As for the food, Kellock says to expect Armenian snacks by chef Tom Sarafian, a Georgian lunch by wine bar Gray & Gray, and Italian classics by the 1800 Lasagne team. Plus, a “very special coffee frappe” by the Capers crew, and more to be announced. There’ll also be performances by a tarantella band. “It’ll go from morning till night, and you can expect incredible smells, sounds, sights, and a celebration of all that is the 86 tram line and the inner north,” adds Kellock.
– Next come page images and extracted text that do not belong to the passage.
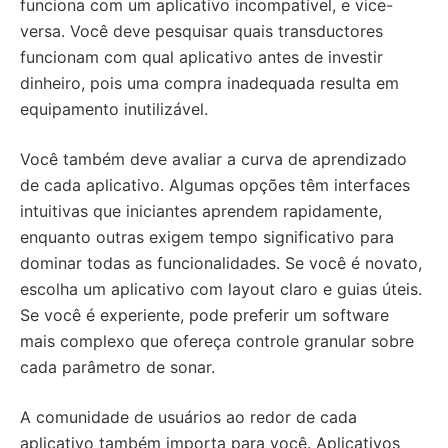
funciona com um aplicativo incompatível, e vice-
versa. Você deve pesquisar quais transductores
funcionam com qual aplicativo antes de investir
dinheiro, pois uma compra inadequada resulta em
equipamento inutilizável.
Você também deve avaliar a curva de aprendizado
de cada aplicativo. Algumas opções têm interfaces
intuitivas que iniciantes aprendem rapidamente,
enquanto outras exigem tempo significativo para
dominar todas as funcionalidades. Se você é novato,
escolha um aplicativo com layout claro e guias úteis.
Se você é experiente, pode preferir um software
mais complexo que ofereça controle granular sobre
cada parâmetro de sonar.
A comunidade de usuários ao redor de cada
aplicativo também importa para você. Aplicativos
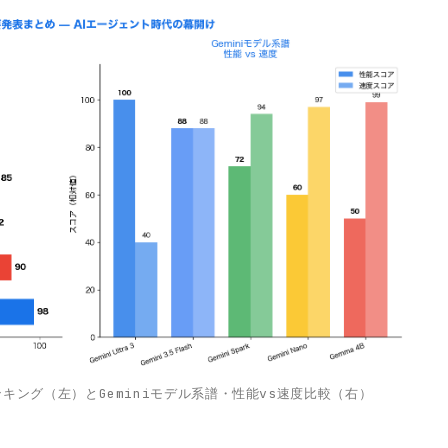
度ランキング（左）とGeminiモデル系譜・性能vs速度比較（右）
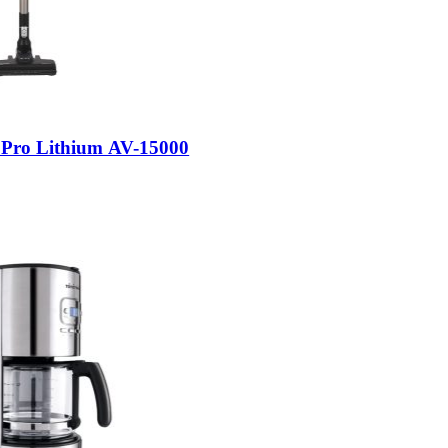
l Pro Lithium AV-15000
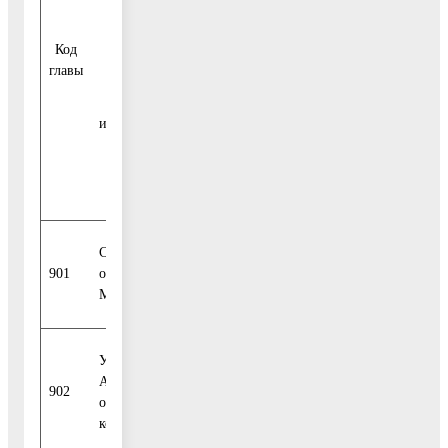
группы,
внутреннего
под-
финансирования
Код
группы,
дефицита
главы
статьи и
бюджета,
вида
наименование
источника
кода группы,
подгруппы,
статьи и вида
источника
Совет депутатов городского
901
округа Воскресенск
Московской области
Управление образования
Администрации городского
902
округа Воскресенск Мос-
ковской области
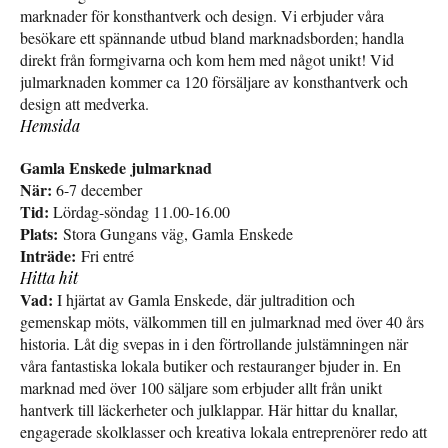
marknader för konsthantverk och design. Vi erbjuder våra
besökare ett spännande utbud bland marknadsborden; handla
direkt från formgivarna och kom hem med något unikt! Vid
julmarknaden kommer ca 120 försäljare av konsthantverk och
design att medverka.
Hemsida
Gamla Enskede julmarknad
När:
6-7 december
Tid:
Lördag-söndag 11.00-16.00
Plats:
Stora Gungans väg, Gamla Enskede
Inträde:
Fri entré
Hitta hit
Vad:
I hjärtat av Gamla Enskede, där jultradition och
gemenskap möts, välkommen till en julmarknad med över 40 års
historia. Låt dig svepas in i den förtrollande julstämningen när
våra fantastiska lokala butiker och restauranger bjuder in. En
marknad med över 100 säljare som erbjuder allt från unikt
hantverk till läckerheter och julklappar. Här hittar du knallar,
engagerade skolklasser och kreativa lokala entreprenörer redo att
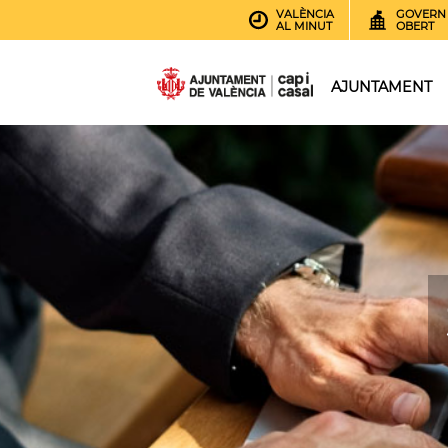
VALÈNCIA
GOVERN
AL MINUT
OBERT
AJUNTAMENT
The festival will also present a range of satellite events, including gigs by Detroit DJ Theo Parrish, Kyoto punk band Otoboke Beaver, genre-crossing rising British star Connie Constance, and London’s “psychedelic surf-disco safari combo” Los Bitchos. There’ll also be a two-day independent music exchange – by Efficient Space and Butter Sessions – where you’ll be able to meet the minds behind iconic imprints and purchase exclusive and rare vinyl, cassettes, merch, zines, and other specialty items. Labels in attendance will include Anti Fade, Bedroom Suck, Chapter Music, Dot Dash, Music in Exile, Our Golden Friend, Remote Control and Wax’o Paradiso.

“Melbourne is one of the world’s great music cities,” The Eighty-Six co-founder and artistic director Woody McDonald said in a press release. “It also produces a wild amount of music and is internationally considered a hotbed of musical greatness. I’ve always felt Melbourne needed a festival that stays within and elevates our grassroots environment. The Eighty-Six’s goal is to do this, and there’s currently no better area than High Street to be our festival precinct.”

The Eighty-Six will run from October 23 to 31 in various venues along High Street. Line-ups and timetables will be released in the lead-up to the festival.